Titles from new talent

Queen’s fencers gain both experience and wins on the squad

Queen’s men’s fencing team won three straight OUA titles from 2011 to 2013, while the women’s squad are the defending champions.
Queen’s men’s fencing team won three straight OUA titles from 2011 to 2013, while the women’s squad are the defending champions.

While it may not be the most popular sport on campus, Queen’s fencing is fighting hard to show that it’s one of the university’s most successful.

Tucked away to train in the Duncan MacArthur Hall gym on West Campus, the men’s and women’s varsity fencing club features a mix of newcomers and experienced fencers practicing hard for a shot at the OUA title.

“Everybody looks ready to put in the work this year,” said women’s team captain Nancy Chua. “We’re having a lot of fun.”

Chua and fellow captain Jimmy Wintle are two key members of the club. While the men’s and women’s teams compete separately, they practice and train together.

This season, the men’s team is looking to reclaim the provincial title after Carleton ended their three-year run atop the province in 2014, while the women’s team heads into the upcoming season as defending Ontario champions.

Unlike most Gaels varsity programs, the fencing team isn’t contingent on finding top fencers. The captains estimate about 80 per cent of the fencers come into the program without experience, though they say it’s not a big concern.

Both Wintle and Chua entered the Queen’s fencing program without any prior training. Chua said she became interested in the sport after a friend told her about a positive experience in fencing, while Wintle’s passion for trying new sports in his undergraduate days led to his curiosity in the Queen’s fencing program.

Fencing is unique among most intercollegiate sports, as the important dates of the season only last for a two-day period: the OUA championships. The championships consist of both individual events and team relays, with points from both counting towards crowning the overall men’s and women’s champions.

Before provincials, a typical year sees the Gaels take part in about five competitions with other universities. At these events, Queen’s looks to build their fencers’ skills and confidence.

“To be successful, we all have to help build each other up,” Wintle said.

While maintaining focus in what’s essentially a series of exhibition tournaments could be a challenge to some, Wintle said the close-knit nature of his teammates is key to concentrating on their goals year-round.

“Having a cohesive team that works really well together [is a strength],” he said. “We spend a lot of time together, on road trips we’re in hotels together, we do a lot of team bonding making those connections with people who are willing to put in the time to really explain to you the nuances of the sport and to help bring you up to a competitive level.”

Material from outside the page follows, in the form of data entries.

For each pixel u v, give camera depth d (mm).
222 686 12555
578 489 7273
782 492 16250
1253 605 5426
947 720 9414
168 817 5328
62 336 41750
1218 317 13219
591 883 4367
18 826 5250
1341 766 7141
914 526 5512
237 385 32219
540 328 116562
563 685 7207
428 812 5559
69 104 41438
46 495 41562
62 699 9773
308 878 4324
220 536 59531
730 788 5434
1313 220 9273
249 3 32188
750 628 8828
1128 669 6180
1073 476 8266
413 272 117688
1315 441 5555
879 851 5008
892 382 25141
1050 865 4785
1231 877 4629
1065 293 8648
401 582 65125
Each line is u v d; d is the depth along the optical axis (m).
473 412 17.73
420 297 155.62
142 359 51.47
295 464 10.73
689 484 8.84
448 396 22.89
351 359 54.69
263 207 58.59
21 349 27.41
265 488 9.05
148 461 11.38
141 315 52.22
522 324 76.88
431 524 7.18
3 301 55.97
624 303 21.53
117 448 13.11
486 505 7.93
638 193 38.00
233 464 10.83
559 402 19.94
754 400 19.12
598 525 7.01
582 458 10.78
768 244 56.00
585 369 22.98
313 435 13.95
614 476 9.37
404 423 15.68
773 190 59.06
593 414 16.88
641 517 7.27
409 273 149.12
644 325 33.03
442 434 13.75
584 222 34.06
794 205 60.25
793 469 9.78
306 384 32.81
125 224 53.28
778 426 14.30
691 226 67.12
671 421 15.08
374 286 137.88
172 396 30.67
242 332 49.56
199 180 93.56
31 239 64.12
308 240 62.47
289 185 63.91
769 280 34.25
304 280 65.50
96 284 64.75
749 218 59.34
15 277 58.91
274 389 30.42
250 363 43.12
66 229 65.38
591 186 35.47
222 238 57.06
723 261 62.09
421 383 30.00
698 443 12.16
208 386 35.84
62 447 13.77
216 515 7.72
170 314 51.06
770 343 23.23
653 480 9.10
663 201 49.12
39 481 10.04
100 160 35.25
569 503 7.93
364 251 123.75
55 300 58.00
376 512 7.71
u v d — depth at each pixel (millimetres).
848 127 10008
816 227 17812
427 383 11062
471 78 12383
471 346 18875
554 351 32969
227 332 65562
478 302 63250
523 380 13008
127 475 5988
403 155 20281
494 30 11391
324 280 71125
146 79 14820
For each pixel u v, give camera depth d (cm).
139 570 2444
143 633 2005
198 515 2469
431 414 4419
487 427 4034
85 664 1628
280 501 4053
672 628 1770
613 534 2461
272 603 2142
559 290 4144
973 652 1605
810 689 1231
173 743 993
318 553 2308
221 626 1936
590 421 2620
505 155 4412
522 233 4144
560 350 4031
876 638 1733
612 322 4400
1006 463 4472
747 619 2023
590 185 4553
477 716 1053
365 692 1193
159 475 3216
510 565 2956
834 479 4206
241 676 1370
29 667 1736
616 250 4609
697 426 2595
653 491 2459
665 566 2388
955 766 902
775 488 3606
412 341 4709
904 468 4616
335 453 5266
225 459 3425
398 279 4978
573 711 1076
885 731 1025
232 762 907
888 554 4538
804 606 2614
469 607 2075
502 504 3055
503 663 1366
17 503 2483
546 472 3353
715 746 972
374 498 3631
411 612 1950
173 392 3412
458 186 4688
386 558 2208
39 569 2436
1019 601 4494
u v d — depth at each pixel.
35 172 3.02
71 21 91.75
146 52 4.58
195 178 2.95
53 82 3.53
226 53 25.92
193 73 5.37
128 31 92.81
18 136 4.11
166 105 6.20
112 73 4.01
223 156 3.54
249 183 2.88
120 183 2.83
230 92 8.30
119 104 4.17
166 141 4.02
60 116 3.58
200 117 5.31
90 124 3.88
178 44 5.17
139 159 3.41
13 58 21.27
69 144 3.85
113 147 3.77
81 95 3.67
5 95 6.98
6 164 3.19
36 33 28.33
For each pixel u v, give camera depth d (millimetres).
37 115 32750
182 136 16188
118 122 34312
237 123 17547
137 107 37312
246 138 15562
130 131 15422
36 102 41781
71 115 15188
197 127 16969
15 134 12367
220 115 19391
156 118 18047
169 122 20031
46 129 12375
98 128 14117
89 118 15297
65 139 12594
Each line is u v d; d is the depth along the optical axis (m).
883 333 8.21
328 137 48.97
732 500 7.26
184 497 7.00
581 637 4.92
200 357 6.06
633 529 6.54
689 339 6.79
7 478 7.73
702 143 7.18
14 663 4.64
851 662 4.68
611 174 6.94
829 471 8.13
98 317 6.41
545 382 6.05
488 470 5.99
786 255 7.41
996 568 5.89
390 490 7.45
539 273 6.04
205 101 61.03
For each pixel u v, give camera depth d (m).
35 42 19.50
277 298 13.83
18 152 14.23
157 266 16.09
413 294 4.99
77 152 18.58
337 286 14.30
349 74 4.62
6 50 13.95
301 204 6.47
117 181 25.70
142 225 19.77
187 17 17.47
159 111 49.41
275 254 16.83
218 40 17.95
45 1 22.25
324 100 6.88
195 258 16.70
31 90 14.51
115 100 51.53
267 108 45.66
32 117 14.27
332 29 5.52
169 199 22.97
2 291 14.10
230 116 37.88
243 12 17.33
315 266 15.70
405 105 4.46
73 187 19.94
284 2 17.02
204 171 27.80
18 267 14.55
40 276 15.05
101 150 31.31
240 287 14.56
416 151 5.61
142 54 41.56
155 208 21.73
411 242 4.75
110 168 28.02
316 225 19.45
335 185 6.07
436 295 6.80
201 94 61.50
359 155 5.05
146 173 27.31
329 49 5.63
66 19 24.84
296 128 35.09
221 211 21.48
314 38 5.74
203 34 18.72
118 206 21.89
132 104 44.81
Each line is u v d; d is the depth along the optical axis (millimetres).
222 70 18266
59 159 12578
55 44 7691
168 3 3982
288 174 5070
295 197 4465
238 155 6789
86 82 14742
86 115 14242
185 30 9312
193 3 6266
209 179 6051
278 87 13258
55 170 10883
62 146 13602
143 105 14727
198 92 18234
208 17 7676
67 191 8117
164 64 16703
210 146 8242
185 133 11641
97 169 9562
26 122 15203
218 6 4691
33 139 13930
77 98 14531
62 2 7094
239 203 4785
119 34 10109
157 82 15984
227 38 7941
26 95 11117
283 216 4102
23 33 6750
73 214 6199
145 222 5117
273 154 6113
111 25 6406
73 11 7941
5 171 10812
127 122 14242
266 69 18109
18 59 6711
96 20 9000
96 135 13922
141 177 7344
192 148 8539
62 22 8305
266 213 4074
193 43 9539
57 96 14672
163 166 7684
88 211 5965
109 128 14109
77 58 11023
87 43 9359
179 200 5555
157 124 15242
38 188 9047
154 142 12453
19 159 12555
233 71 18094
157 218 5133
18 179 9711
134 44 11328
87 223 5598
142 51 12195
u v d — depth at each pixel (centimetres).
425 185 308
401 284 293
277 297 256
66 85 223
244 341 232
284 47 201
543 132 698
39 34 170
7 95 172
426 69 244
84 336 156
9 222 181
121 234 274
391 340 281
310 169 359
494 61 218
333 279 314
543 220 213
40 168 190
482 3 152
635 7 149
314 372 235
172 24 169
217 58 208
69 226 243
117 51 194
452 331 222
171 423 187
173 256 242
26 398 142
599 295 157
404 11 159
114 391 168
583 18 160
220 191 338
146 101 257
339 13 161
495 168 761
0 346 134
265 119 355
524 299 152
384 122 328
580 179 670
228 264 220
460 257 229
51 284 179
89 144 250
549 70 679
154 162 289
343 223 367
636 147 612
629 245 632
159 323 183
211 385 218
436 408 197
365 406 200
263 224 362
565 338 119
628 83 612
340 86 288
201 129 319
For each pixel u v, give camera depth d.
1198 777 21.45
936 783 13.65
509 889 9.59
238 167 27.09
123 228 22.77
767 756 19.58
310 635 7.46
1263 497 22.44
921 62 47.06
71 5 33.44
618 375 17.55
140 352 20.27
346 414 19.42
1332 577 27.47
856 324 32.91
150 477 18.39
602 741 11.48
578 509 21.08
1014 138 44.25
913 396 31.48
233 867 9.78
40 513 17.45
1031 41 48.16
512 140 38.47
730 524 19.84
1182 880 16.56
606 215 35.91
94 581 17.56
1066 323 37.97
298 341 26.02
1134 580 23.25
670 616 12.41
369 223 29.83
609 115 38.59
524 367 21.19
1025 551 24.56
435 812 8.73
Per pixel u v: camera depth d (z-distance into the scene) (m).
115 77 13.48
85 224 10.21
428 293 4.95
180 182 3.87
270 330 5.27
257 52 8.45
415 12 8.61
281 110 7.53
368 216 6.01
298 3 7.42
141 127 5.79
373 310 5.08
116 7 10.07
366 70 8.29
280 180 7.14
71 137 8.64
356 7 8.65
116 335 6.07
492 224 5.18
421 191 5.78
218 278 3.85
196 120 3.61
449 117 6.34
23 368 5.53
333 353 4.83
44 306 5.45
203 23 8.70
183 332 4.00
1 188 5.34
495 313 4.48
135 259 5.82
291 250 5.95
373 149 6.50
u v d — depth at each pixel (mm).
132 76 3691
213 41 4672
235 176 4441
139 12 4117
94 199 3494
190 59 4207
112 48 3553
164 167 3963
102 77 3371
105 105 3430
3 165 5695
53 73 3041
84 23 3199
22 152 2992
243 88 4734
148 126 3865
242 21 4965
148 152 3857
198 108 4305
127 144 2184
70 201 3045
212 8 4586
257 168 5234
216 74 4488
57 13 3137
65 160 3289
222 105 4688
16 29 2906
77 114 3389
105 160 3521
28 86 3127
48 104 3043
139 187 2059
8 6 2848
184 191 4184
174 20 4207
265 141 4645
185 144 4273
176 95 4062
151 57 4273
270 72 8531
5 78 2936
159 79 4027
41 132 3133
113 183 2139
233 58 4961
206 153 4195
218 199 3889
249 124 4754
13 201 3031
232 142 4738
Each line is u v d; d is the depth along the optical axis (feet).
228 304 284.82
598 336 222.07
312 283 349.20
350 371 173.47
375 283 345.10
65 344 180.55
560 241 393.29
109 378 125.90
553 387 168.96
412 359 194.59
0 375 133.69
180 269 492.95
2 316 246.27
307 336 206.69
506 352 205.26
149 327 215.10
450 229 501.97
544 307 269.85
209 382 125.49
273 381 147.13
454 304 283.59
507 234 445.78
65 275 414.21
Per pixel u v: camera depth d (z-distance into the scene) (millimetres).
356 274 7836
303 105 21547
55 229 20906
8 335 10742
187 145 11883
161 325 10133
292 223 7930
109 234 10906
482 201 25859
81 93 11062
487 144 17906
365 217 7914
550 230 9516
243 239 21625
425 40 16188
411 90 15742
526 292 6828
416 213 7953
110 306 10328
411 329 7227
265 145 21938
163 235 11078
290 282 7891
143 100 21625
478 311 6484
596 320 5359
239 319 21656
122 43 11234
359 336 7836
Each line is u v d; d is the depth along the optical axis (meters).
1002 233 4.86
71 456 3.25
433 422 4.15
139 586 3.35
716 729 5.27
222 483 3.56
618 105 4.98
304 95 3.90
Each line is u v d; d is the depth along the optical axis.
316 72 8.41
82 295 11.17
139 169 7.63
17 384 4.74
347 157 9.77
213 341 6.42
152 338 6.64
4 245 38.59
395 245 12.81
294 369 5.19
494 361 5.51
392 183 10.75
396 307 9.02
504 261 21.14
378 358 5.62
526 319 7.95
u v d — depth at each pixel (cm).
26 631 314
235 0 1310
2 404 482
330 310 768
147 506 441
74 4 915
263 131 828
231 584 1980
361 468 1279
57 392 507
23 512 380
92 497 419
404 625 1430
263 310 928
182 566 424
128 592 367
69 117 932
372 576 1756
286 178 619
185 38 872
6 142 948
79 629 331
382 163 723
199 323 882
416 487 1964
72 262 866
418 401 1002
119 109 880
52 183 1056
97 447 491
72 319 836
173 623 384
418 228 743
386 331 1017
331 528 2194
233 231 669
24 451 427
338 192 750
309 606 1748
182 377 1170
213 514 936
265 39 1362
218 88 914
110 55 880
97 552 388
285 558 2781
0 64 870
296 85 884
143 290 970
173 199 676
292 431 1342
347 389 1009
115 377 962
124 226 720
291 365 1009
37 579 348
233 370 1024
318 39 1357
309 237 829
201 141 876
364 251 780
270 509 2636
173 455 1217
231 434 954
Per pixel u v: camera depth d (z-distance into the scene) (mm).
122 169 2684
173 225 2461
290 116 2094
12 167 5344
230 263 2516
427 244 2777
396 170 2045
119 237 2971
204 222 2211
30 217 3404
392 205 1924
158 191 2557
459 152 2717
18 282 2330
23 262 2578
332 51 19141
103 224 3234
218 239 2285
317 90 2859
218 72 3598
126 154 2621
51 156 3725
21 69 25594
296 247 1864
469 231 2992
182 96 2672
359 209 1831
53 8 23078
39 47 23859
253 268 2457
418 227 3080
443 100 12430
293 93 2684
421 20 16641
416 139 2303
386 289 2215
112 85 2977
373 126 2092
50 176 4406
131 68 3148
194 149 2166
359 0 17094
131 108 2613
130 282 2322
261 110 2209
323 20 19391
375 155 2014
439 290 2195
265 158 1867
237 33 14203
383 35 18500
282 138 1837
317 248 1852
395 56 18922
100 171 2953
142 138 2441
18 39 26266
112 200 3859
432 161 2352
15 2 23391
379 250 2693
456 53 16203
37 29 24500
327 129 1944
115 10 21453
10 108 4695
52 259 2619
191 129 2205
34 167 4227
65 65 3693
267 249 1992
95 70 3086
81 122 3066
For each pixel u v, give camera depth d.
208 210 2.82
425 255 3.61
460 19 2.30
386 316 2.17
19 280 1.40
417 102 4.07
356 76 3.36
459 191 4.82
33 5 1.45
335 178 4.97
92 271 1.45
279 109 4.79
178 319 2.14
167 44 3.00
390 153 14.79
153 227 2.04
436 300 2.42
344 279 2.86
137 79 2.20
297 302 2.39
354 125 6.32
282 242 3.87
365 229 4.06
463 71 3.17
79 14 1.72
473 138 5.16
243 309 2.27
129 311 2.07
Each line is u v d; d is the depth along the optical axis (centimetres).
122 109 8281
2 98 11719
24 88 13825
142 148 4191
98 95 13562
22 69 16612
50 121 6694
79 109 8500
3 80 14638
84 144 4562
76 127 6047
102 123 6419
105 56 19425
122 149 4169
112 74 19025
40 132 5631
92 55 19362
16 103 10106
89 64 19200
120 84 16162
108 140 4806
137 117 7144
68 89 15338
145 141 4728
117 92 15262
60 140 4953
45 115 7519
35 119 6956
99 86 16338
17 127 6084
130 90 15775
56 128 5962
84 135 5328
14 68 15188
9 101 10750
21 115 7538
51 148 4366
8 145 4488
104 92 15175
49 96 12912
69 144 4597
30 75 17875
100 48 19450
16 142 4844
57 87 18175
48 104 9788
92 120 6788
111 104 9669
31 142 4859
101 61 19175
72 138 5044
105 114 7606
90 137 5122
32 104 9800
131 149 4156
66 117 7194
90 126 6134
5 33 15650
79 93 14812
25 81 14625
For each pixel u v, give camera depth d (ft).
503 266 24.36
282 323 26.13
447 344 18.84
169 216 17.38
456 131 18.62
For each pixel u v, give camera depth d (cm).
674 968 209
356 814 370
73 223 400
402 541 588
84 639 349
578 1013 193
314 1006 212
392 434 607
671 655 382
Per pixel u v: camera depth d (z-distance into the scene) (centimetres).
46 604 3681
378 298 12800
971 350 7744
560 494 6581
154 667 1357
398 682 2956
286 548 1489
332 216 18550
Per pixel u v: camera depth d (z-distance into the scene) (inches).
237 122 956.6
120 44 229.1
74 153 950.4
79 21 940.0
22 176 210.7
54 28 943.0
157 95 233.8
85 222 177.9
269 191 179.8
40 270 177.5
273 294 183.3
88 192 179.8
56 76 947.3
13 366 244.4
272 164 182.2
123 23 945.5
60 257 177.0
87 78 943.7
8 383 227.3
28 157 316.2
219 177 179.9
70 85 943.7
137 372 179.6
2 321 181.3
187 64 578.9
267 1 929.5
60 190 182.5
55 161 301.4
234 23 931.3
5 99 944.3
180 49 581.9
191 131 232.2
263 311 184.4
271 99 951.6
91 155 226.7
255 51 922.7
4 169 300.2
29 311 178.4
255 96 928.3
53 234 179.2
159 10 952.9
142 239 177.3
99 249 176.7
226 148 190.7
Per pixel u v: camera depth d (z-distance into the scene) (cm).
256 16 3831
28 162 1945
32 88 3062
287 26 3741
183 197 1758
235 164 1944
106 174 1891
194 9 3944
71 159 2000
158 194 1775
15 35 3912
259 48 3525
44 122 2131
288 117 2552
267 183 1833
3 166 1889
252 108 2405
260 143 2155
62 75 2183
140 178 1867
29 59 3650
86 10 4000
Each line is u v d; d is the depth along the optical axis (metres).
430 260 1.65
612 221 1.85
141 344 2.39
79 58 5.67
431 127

In addition to the university-focused events, Queen’s fencers can also compete in unsanctioned competitions during the year outside of the team. Individuals and small groups from Queen’s often travel to these events to help advance their training.

The team practices four times during a typical week, though the number is smaller if they’re preparing for a weekend competition.

Wintle and Chua, as well as other experienced fencers, often lead and instruct drills, while the coaching staff typically works one-on-one with individual fencers.

While it’s still a long while before the OUA championships — the men’s is slated to start on Jan. 31, and the women’s on Feb. 7 — Wintle is confident that his team is heading in the right direction.

“The coaching staff’s done a great job setting goals week by week of where we should be,” he said. “They’re really setting the tone.”